The question posted in the third topic of ONL162 was: is 1+1=2 or can the sum be more that it´s individual parts? The scenario also challenged us to think about what collaboration actually is.
In this course we are all well educated adults, and the assignments we take on for each topic are not our first assignments, by far, a lot of us are actually used to design and hand out assignments to students. What struck me the most in the discussion that we had in our PBL8 group was the issue of distinguishing between; working on separate parts of an assignment and then piece these parts together to complete the task vs. working and contributing to all of the parts of the assignment together to complete the task- i.e. actually collaborate. Below is a quote from Dillenbourg proposing a broad definition of collaborative learning while also breaking the definition down into different elements displaying the complexity of collaboration as a phenomenon.
“The broadest (but unsatisfactory) definition of ‘collaborative learning’ is that it is a situation in which two or more people learn or attempt to learn something together. Each element of this definition can be interpreted in different ways: • “two or more” may be interpreted as a pair, a small group (3-5 subjects), a class (20-30 subjects), a community (a few hundreds or thousands of people), a society (several thousands or millions of people)… and all intermediate levels. 2 • “learn something” may be interpreted as “follow a course”, “study course material”, “perform learning activities such as problem solving”, “learn from lifelong work practice”, …. • “together” may be interpreted as different forms of interaction: face-to-face or computermediated, synchronous or not, frequent in time or not, whether it is a truly joint effort or whether the labour is divided in a systematic way.” (Dillenbourg P. 1999)
My interpretation of the last part of the text quoted above, is that Dillenbourg emphasizes that collaboration covers a wide spectrum of activities and approaches in this definition, from; taking individual ideas and contributions of group members piece them together and deciding that this is now the groups idea or input, which for me is not collaboration, even if it is a consensus decision, to; refining the input from one member of the group with the knowledge, experiences and ideas of the rest of the group. Once I got this straight I started to think about different collaborative learning tasks that I been involved in as a student, supervisor or teacher and realized that I would consider very few of them successful collaborations given what I know after working on this topic.
In a study by O’Neill et al. using a delphi survey to investigate factors that influence collaborative learning in distance education, the author´s identified 17 important factors covering a range of themes including course rationale and design, instructor characteristics, training, group dynamics, the development of a learning community and technology. This further highlights the challenge of creating learning activities that will lead to successful collaborations, especially in distance education.
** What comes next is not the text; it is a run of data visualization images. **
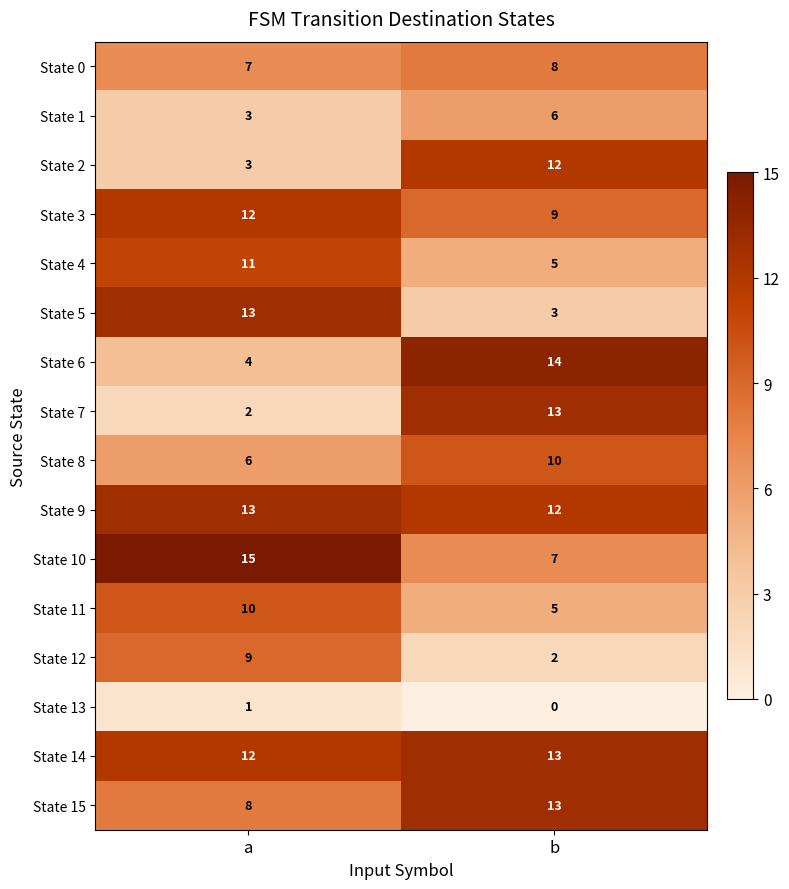

At which label is State 6 closest to 9?

a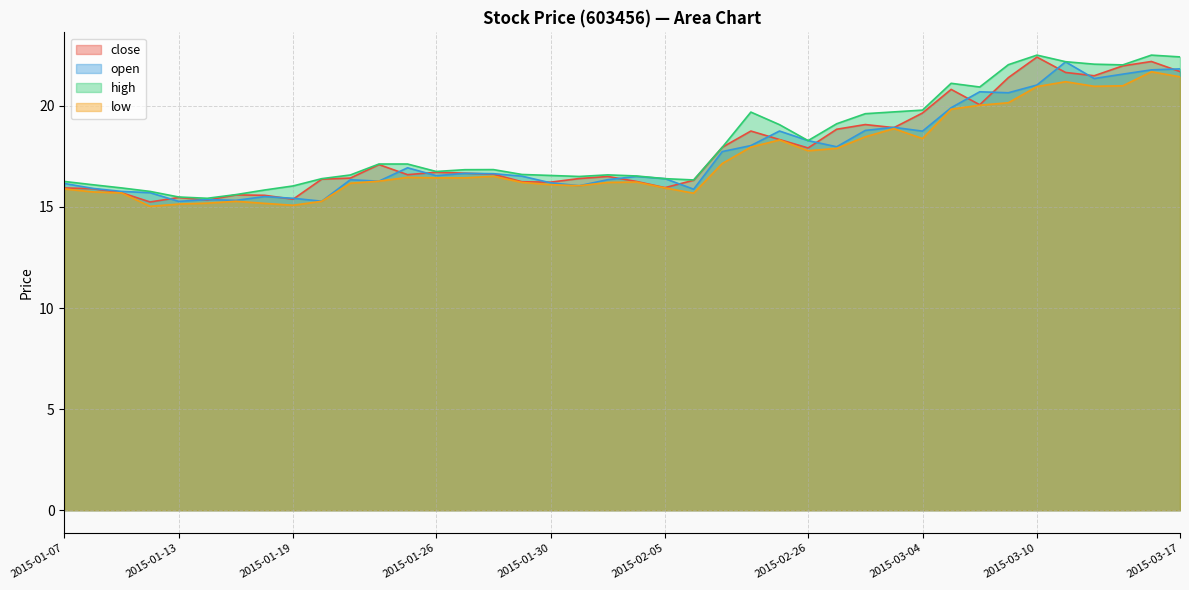

Reading left to right, transcribe all the data shown in this chart.

close: 15.9	15.9	15.7	15.2	15.5	15.3	15.6	15.6	15.4	16.4	16.4	17.1	16.6	16.7	16.7	16.6	16.2	16.2	16.4	16.5	16.3	16.0	16.3	18.0	18.8	18.3	17.9	18.8	19.1	18.9	19.6	20.8	20.1	21.4	22.4	21.7	21.5	22.0	22.2	21.7
open: 16.2	15.9	15.8	15.7	15.3	15.4	15.3	15.5	15.4	15.3	16.3	16.3	16.9	16.5	16.7	16.6	16.5	16.2	16.1	16.4	16.5	16.4	15.9	17.7	18.0	18.8	18.3	18.0	18.8	18.9	18.8	19.9	20.7	20.6	21.0	22.2	21.4	21.6	21.8	21.8
high: 16.3	16.1	15.9	15.8	15.5	15.4	15.6	15.8	16.0	16.4	16.6	17.1	17.1	16.8	16.8	16.8	16.6	16.6	16.5	16.6	16.5	16.4	16.3	18.0	19.7	19.1	18.3	19.1	19.6	19.7	19.8	21.1	20.9	22.0	22.5	22.2	22.1	22.0	22.5	22.4
low: 15.9	15.7	15.7	15.0	15.1	15.2	15.3	15.2	15.1	15.3	16.2	16.3	16.5	16.4	16.4	16.5	16.2	16.1	16.1	16.2	16.2	15.9	15.7	17.1	18.0	18.3	17.8	17.9	18.5	18.9	18.4	19.8	20.0	20.2	21.0	21.2	21.0	21.0	21.7	21.4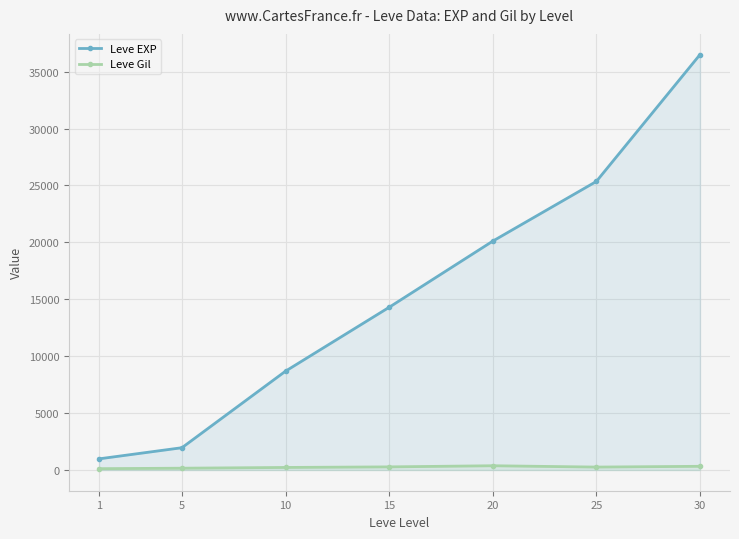

The value of Leve EXP at 1 is 976.7. True or false?

True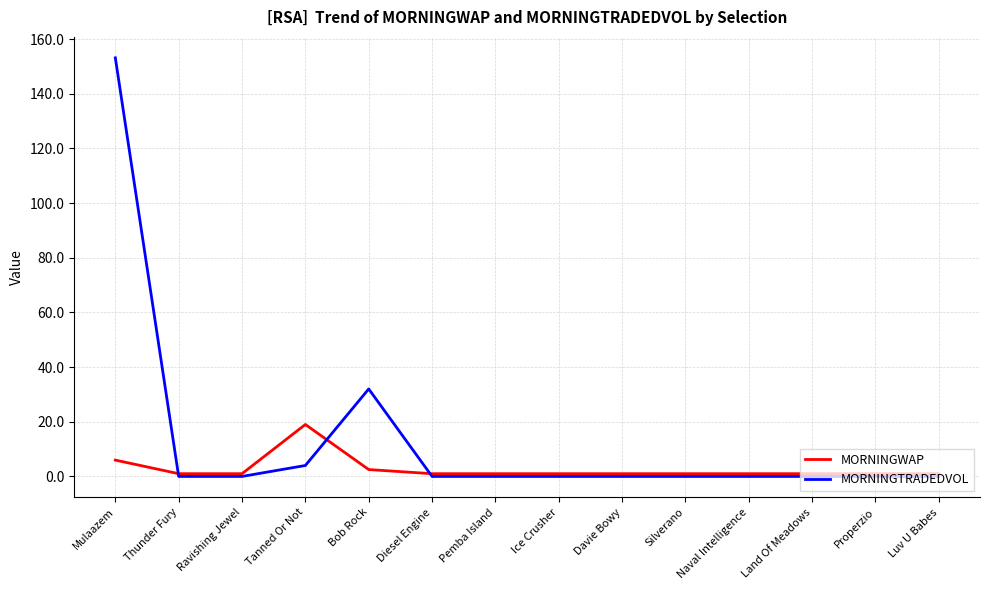

What is the spread (max minus min) of values at Diesel Engine?

1.0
In Topic 3 we in PBL8 realized that we did have a very good example of a online course that successfully made students collaborate by clever design, structure and contents- The ONL162 course! We therefore decided to investigate our own course and identify key features and elements that we felt would facilitate successful collaboration. This apporach gave me a framework that I will be able to use in the future when planing collaborative work in different settings.
So, my answer to the question, is 1+1=2 or can the sum be more that it´s individual parts? is yes, it should, if it is the result of a successful collaboration.
Dillenbourg P. What do you mean by collaborative learning?. In P. Dillenbourg (Ed) Collaborative-learning: Cognitive and Computational Approaches, 1999,pp.1-19, Oxford: Elsevier
O’Neill S, Scott M, Conboy K. A Delphi study on collaborative learning in distance education: The faculty perspective. British Journal of Educational Technology. 2011;42(6):939-49.